The entire bringup/bringup is orchestrated by a TIPD variant called CD321x found on these machines. Unlike the original chips we however get no control over which mode is negotiated or are even able to see the PDOs or VDOs. We only get to know once the mode has been negotiated and have to act accordingly. I even went as far as dumping the firmware from the chip to confirm this .

Hector wrote another summary of this early in January as well and this series is the only way we’ve been able to bring these ports up reliably. It’s not pretty in some places but I have no other idea how to implement this, hence the RFC tag. Happy to discuss other approaches as well.

Both the PHY and the TIPD driver already include changes for DisplayPort AltMode and USB4/Thunderbolt. These need additional work though but since we can’t control the mode devices end up in we can already merge them now.

I used phy/qcom,sc8280xp-qmp-usb43dp-phy.yaml as a template for the dt-binding for atcphy (especially the ports). That was the most recent binding I found for a PHY with similar features.

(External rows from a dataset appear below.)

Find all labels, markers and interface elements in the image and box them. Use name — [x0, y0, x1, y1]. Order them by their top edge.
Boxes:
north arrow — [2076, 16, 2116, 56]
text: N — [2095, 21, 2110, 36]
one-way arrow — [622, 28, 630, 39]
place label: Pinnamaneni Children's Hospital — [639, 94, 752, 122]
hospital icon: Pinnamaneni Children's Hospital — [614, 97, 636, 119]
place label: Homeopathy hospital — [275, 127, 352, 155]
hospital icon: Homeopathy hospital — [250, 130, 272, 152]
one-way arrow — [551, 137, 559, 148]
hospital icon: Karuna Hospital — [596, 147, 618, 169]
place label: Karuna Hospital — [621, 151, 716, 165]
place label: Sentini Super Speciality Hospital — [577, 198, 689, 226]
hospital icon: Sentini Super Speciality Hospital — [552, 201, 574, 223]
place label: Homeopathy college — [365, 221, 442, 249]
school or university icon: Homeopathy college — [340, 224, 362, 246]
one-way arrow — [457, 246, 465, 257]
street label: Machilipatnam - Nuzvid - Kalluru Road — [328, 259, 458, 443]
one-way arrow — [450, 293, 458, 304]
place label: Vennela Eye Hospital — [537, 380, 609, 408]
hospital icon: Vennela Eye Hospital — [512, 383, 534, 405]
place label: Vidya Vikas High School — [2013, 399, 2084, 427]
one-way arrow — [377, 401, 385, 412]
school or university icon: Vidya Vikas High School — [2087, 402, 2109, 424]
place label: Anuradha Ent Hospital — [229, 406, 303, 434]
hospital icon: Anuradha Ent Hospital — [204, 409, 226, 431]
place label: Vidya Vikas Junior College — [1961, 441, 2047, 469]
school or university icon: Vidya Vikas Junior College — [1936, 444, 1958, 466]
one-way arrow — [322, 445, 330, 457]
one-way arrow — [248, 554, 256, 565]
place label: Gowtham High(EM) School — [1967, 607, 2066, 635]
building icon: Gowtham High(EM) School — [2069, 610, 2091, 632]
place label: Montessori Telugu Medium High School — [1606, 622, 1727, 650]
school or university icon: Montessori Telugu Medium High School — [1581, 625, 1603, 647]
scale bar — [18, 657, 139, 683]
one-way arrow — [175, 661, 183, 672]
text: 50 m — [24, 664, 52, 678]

In order to test this you need to run the latest m1n1 master because the 1.5.0 release does not include the code that lifts the tunables from Apple’s device tree. A kernel tree for testing is also tagged as apple-usb3-v1.

If the overall approach here is fine and no one can think of a better way to support this SoC I’ll drop the RFC and include the dts changes for the other M1 and M2 machines as well.”

See the RFC patch series for those interested in this USB3 support under review.

Apple Mac Mini M1 I/O ports with USB

Overall the upstream Linux kernel support for modern Apple systems remains far from desirable with the examples just this week being around the USB3 support and Apple laptop lid event and power button work toward upstream… With Snapdragon X1 laptops also having (different) issues on Linux, AMD Ryzen and Intel Core Ultra laptops remain the much more well-rounded and performant choice for Linux laptop usage.